Question

Water enters a pipe at \(20^{\circ} \mathrm{C}\) at a rate of $0.25 \mathrm{~kg} / \mathrm{s}\( and is heated to \)60^{\circ} \mathrm{C}$. The rate of heat transfer to the water is (a) \(10 \mathrm{~kW}\) (b) \(20.9 \mathrm{~kW}\) (c) \(41.8 \mathrm{~kW}\) (d) \(62.7 \mathrm{~kW}\) (e) \(167.2 \mathrm{~kW}\)

Short answer

Answer: The rate of heat transfer to the water is 41.8 kW.

Step-by-step solution

Identify the given values

In this problem, we are given: - Initial temperature: \(T_{1} = 20^{\circ} \mathrm{C}\) - Final temperature: \(T_{2} = 60^{\circ} \mathrm{C}\) - Mass flow rate: \(m = 0.25 \mathrm{~kg/s}\) - Specific heat capacity of water: \(c = 4.18 \mathrm{~kJ/kg^{\circ} C}\) (constant)

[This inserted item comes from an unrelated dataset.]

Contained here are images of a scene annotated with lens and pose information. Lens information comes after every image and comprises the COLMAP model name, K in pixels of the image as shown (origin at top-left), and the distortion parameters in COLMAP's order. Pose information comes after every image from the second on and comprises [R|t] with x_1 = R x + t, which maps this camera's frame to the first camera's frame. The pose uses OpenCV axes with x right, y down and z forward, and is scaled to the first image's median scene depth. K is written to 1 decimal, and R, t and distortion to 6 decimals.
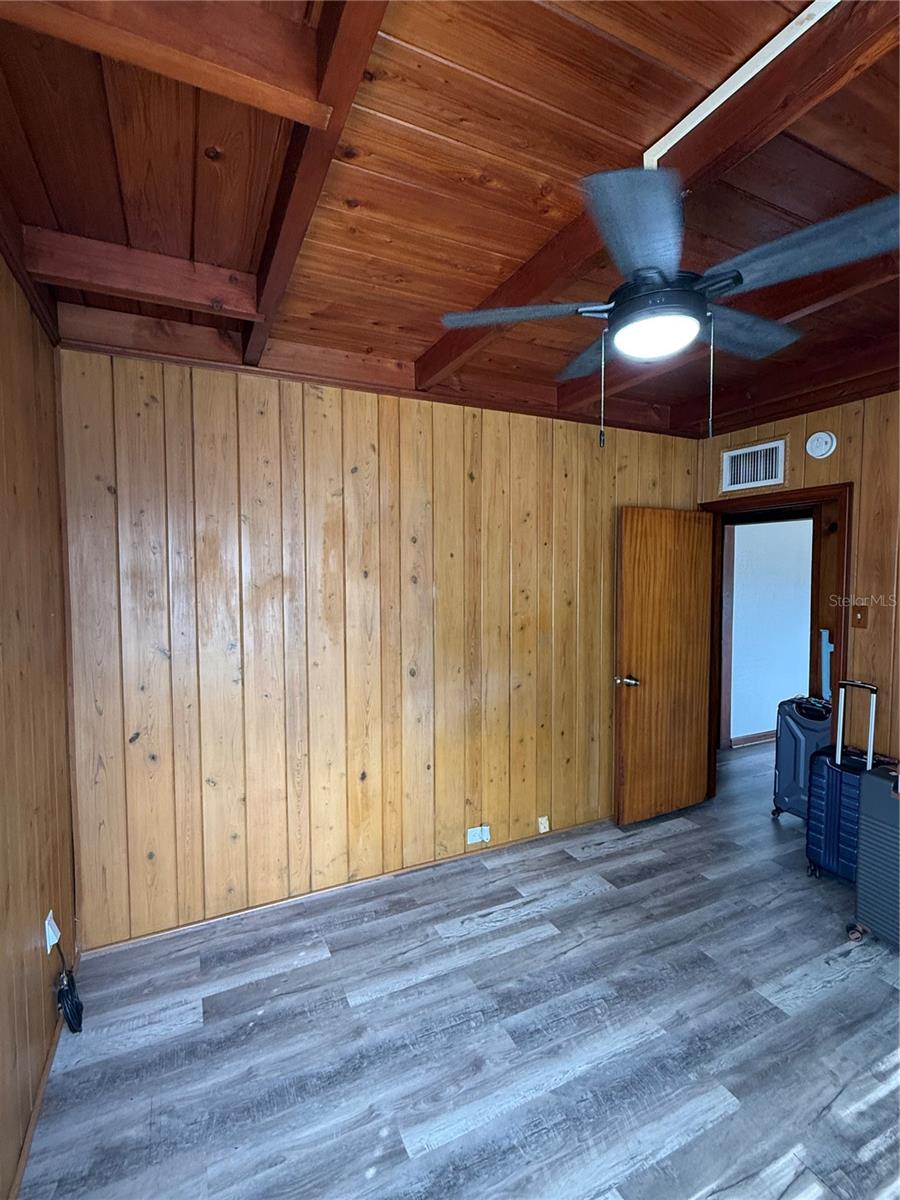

Calculate the temperature change

The temperature change can be calculated by taking the difference between the final and initial temperatures: \(\Delta{T} = T_{2} - T_{1} = 60^{\circ} \mathrm{C} - 20^{\circ} \mathrm{C} = 40^{\circ} \mathrm{C}\)

Calculate the energy transfer rate

To find the rate of heat transfer, first find the amount of energy transferred by using the formula: \(Q = m \times c \times \Delta{T}\) Now we substitute the given values into the formula: \(Q = (0.25 \mathrm{~kg/s}) \times (4.18 \mathrm{~kJ/kg^{\circ} C}) \times (40^{\circ} \mathrm{C})\)

Solve for the rate of heat transfer

Now we can calculate the rate of heat transfer: \(Q = 0.25 \times 4.18 \times 40\) \(Q = 41.8 \mathrm{~kJ/s}\) Since 1 kJ/s is equivalent to 1 kW, the rate of heat transfer to the water is \(41.8 \mathrm{~kW}\). Therefore, the correct answer is (c) \(41.8 \mathrm{~kW}\).